SOURCE EXTRACT START

The response I recently provoked with a few brief, innocuous and mildly sympathetic words about Israel was enough to convince me that the answer is yes. Big Sister is watching and listening. Who knows how much of what appears online is a performance in order to avoid provoking these censors and their gendarme, the internet mob.

A few weeks ago, I was privileged to be interviewed by Meghan Murphy, a young and radical Canadian feminist at Feminist Current. The podcast lasts 55 rather wonderful minutes. Murphy is a true Fourth Wave torchbearer and I am thrilled to be in touch with her.

We covered many issues, including the disappearance of radical feminist knowledge; the unprecedented opening in history that Second Wave feminists had—the likes of which has not been seen since; what being alive at that moment meant to me as an intellectual; the three tributaries that constitute the Second Wave (civil rights, left-inspired activism, and the feminist transformation of the professions); the importance of universalist values as opposed to relativist values; campaigns opposing pornography, prostitution, and trafficking; the embarrassment that women’s studies has become; how the best and brightest minds of my feminist generation were quickly out of print and out of mind; the faux-feminist prioritizing of Sharia law and race over sex/gender; the nature of femicide; the danger of jihad; the extent to which the obsession with the transgender issue has not only erased women’s issues but may also constitute one of the many faces of male backlash; how radical feminists have been attacked and death threatened when they share a view of the transgender phenomenon as diversionary and minor; the balkanization of identity; the way in which intersectionality is increasingly used to bludgeon radical feminist ideas; the danger of conformity and cowardice in the face of totalitarian regimes; the importance of tolerating, even celebrating, different points of view; the ways in which politically “incorrect” ideas are being boycotted and censored; and the issues that cry out for feminist analysis and support such as FGM, polygamy, child marriage, honor based violence, honor killing, and the burqa.

On a whim, when I revisited the site, I noticed, to my surprise, that there were 93 comments and counting. That’s impressive given that only 737 people are “counted” as having listened. Alright, it’s all good. Murphy and I drew an active group of listeners.

But then I started reading the comments. Around 65 percent by my count were about something I’d said in passing at two different times and for a total time of less than one minute on the podcast.

I had said that I’d been “accused” of being too “positive about Israel” (although I said nothing further about Israel) and that I’d noted a “rise in ethnic bigotry towards the Jewish people in general, and among some feminists too.”

Thus, I spent less than one minute on these two points, over and against 54 minutes of an intense, feminist conversation. It is important to note that the audience here is primarily a feminist one. However, only 27 percent of these comments were about feminist and gender issues; and 6 percent praised (or critiqued) the conversation. Some defended my right to speak, no matter what I had to say.

SOURCE EXTRACT END

# PROMPT 1
Write out the passage of the essay on the podcast interview from "Thus, I spent" to "had to say.", word for word.
# PROMPT 2
Condense the paragraph of the essay on the podcast interview that begins "Thus, I spent less than one minute" into two or three shorter sentences that keep its main facts.
# PROMPT 3
List every issue that the essay on the podcast interview names as crying out for feminist analysis and support.

SUPPLIED INFORMATION START

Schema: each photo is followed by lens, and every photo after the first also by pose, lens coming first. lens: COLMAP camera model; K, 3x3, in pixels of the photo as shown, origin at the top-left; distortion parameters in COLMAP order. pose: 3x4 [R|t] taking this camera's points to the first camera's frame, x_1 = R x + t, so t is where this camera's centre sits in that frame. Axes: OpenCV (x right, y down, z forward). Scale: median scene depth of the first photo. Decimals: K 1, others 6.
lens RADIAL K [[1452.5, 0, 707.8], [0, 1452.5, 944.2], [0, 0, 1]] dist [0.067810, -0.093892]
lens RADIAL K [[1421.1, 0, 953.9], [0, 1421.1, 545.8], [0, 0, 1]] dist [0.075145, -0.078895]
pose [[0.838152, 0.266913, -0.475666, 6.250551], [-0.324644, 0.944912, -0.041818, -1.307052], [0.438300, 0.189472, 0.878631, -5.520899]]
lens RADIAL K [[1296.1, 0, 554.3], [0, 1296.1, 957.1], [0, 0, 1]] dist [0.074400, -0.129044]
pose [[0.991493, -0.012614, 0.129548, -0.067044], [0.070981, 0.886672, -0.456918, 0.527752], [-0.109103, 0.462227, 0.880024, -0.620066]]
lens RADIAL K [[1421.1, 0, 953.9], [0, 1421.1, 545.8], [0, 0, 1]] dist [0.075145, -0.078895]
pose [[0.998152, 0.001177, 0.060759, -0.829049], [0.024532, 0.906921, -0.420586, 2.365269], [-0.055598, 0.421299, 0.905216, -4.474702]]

SUPPLIED INFORMATION END

# TASK ANSWER 1
Thus, I spent less than one minute on these two points, over and against 54 minutes of an intense, feminist conversation. It is important to note that the audience here is primarily a feminist one. However, only 27 percent of these comments were about feminist and gender issues; and 6 percent praised (or critiqued) the conversation. Some defended my right to speak, no matter what I had to say.

# TASK ANSWER 2
Less than one minute went to the two points, against 54 minutes of intense feminist conversation with a mainly feminist audience. Yet only 27 percent of the comments concerned feminist and gender issues, and 6 percent praised or critiqued the conversation. Some commenters defended the right to speak, whatever was said.

# TASK ANSWER 3
- FGM
- Polygamy
- Child marriage
- Honor based violence
- Honor killing
- The burqa